Nokia Lumia 822
- Manufacturer: Nokia
- Type: Smartphone
- Series: Lumia
- First released: 15 November 2012
- Predecessor: Nokia Lumia 800
- Successor: Nokia Lumia 830
- Related: Nokia Lumia 810, Nokia Lumia 820
- Compatible networks: CDMA2000 1xEV-DO GSM/GPRS/EDGE 850/900/1800/1900 HSPA 850/900/1900/2100 LTE Band 13 (700)
- Form factor: Bar
- Dimensions: 127.8 mm (5.03 in) H 68.4 mm (2.69 in) W 11.2 mm (0.44 in) D
- Weight: 142 g (5.0 oz)
- Operating system: Windows Phone 8
- System-on-chip: Qualcomm Snapdragon S4 MSM8960
- CPU: 1.5 GHz dual-core Qualcomm Krait
- GPU: Qualcomm Adreno 225
- Memory: 1 GB RAM
- Storage: 16 GB internal flash
- Removable storage: microSD, up to 64 GB
- Battery: Rechargeable BP-4W 1800mAh Li-ion battery, Qi inductive charging
- Rear camera: 8.0-megapixel, 3264 x 2448 pixels, f/2.2, Short Pulse High Power Dual-LED flash, autofocus, Carl Zeiss optics, 1080p video capture
- Front camera: 1.3-megapixel, 1280 x 960 pixels, 720p video capture
- Display: 4.3" AMOLED ClearBlack capacitive touchscreen, 800 x 480 pixels at 216.97 ppi, 16.7m-color, RGB Stripe, Gorilla Glass 2
- Connectivity: Bluetooth 3.0, Wi-Fi 802.11a/b/g/n, NFC, microUSB v2.0, USB On-The-Go GPS with A-GPS & GLONASS
- Data inputs: Multi-touch capacitive touchscreen, proximity sensor, ambient light sensor, Gyroscope, Magnetometer, 3-axis accelerometer
- Other: Talk time: Up to 10.2 hours Standby time: Up to 486 hours (approx. 20.3 days)

Set of tasks:
A. According to the Nokia Lumia 822 spec sheet, what is the phone's battery capacity?
B. Retype the Nokia Lumia 822 spec sheet from "Nokia Lumia 822" to "142 g (5.0 oz)" with no changes.
C. Extend the Nokia Lumia 822 spec sheet beyond its final entry.

Source information:

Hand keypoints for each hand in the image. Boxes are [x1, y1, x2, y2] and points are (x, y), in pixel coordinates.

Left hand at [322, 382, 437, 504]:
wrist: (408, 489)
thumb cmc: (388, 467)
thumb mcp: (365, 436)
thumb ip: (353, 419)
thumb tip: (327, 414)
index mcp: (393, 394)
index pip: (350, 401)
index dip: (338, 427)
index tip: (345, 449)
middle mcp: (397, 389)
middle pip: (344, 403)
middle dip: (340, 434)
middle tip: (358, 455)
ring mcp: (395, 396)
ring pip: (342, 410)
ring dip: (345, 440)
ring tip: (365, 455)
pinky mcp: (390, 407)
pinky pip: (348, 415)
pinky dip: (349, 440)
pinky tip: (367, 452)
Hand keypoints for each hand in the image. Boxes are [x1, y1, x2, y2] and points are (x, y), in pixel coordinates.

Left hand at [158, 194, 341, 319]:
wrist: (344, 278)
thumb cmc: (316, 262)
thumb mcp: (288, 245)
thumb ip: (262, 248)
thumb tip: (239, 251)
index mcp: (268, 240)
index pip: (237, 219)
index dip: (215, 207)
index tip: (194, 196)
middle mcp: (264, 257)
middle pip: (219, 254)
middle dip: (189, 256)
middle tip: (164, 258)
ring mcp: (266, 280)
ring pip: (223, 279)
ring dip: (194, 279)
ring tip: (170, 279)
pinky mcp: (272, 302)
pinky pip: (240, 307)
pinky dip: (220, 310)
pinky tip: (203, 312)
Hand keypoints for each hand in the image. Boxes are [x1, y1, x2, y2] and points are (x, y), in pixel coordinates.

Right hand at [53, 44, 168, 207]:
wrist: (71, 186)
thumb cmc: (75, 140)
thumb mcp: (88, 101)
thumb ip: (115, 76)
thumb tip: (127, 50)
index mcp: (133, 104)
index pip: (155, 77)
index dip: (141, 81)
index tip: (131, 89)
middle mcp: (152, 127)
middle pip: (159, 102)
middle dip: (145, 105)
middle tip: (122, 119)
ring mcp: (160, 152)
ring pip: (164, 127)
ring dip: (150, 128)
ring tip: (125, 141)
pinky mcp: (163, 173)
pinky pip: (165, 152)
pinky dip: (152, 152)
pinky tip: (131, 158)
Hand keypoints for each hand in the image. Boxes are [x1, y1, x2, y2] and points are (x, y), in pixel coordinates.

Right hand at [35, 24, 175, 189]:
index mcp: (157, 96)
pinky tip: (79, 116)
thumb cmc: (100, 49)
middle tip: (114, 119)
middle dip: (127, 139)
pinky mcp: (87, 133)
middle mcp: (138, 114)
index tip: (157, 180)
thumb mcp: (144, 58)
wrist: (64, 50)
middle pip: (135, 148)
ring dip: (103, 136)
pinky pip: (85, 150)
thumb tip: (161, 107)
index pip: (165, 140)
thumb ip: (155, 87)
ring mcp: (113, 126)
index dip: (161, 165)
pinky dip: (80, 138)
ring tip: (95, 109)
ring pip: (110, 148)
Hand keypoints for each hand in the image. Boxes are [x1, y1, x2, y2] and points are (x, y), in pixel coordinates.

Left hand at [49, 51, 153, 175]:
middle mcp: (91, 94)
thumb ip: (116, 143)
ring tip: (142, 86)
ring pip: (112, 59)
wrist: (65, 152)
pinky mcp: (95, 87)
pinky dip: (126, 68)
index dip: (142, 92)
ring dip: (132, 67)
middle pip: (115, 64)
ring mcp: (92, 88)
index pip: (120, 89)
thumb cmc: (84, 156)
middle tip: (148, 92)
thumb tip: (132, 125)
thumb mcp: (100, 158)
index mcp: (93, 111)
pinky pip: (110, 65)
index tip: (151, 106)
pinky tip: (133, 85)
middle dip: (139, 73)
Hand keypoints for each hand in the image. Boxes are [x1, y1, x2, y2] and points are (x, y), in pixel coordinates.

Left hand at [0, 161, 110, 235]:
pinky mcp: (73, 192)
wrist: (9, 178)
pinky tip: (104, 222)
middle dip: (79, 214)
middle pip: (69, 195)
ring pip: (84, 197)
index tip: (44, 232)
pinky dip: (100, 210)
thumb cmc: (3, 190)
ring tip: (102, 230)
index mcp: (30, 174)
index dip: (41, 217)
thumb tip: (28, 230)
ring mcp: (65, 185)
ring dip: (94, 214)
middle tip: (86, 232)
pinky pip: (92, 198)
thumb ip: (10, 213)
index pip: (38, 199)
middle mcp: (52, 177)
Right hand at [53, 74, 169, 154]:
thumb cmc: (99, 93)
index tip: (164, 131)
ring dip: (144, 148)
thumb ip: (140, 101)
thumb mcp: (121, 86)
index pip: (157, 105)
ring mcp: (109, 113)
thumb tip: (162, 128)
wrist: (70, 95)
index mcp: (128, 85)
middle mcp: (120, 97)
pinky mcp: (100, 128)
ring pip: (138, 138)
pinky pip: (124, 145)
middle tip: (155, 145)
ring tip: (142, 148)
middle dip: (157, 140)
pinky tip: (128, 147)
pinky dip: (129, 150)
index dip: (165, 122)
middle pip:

Answers by item:
A. 1800mAh (a rechargeable BP-4W Li-ion battery)

B.
Nokia Lumia 822
- Manufacturer: Nokia
- Type: Smartphone
- Series: Lumia
- First released: 15 November 2012
- Predecessor: Nokia Lumia 800
- Successor: Nokia Lumia 830
- Related: Nokia Lumia 810, Nokia Lumia 820
- Compatible networks: CDMA2000 1xEV-DO GSM/GPRS/EDGE 850/900/1800/1900 HSPA 850/900/1900/2100 LTE Band 13 (700)
- Form factor: Bar
- Dimensions: 127.8 mm (5.03 in) H 68.4 mm (2.69 in) W 11.2 mm (0.44 in) D
- Weight: 142 g (5.0 oz)

C.
- Website: Nokia Lumia 822

= Nokia Lumia 822 =

Smartphone model

The Nokia Lumia 822 is a smartphone running Windows Phone 8 announced on 29 October 2012. It is exclusively available for Verizon customers. The device is a variant of Nokia Lumia 820. The Lumia 822 supports Qi standard induction charging and LTE connectivity.

== History ==

=== Release ===
During the Windows Phone 8 announcement on 29 October 2012, Steve Ballmer announced the release of the Lumia 822 alongside various other Windows Phone 8 smartphones, such as the HTC 8X and the Nokia Lumia 920. It is considered to be a carrier based variant of the Nokia Lumia 820, with some specific carrier variants, such as the support for LTE networks.
The Nokia Lumia 822 was actually released for sale on 15 November 2012.

On 18 February 2014, the Nokia Lumia 822 received the 'Black' firmware update (revision number 3051.40000.1352.0042), and it receive the 'DENIM' firmware update that introduces Windows 8.1.

== Hardware ==
Unlike the Lumia 920 and 820, the Lumia 822 has a different body design and shape. It comes in four different colors: Black, White, Gray, and Red (which launched on 24 January to commemorate Valentine's Day).

=== Processors, storage and memory ===
The Lumia 822 features a Qualcomm Snapdragon S4 dual-core processor, clocked at 1.5 GHz, with 1 GB of onboard RAM.

There is 16 GB of internal storage, which is also expandable by MicroSD, up to 64 GB.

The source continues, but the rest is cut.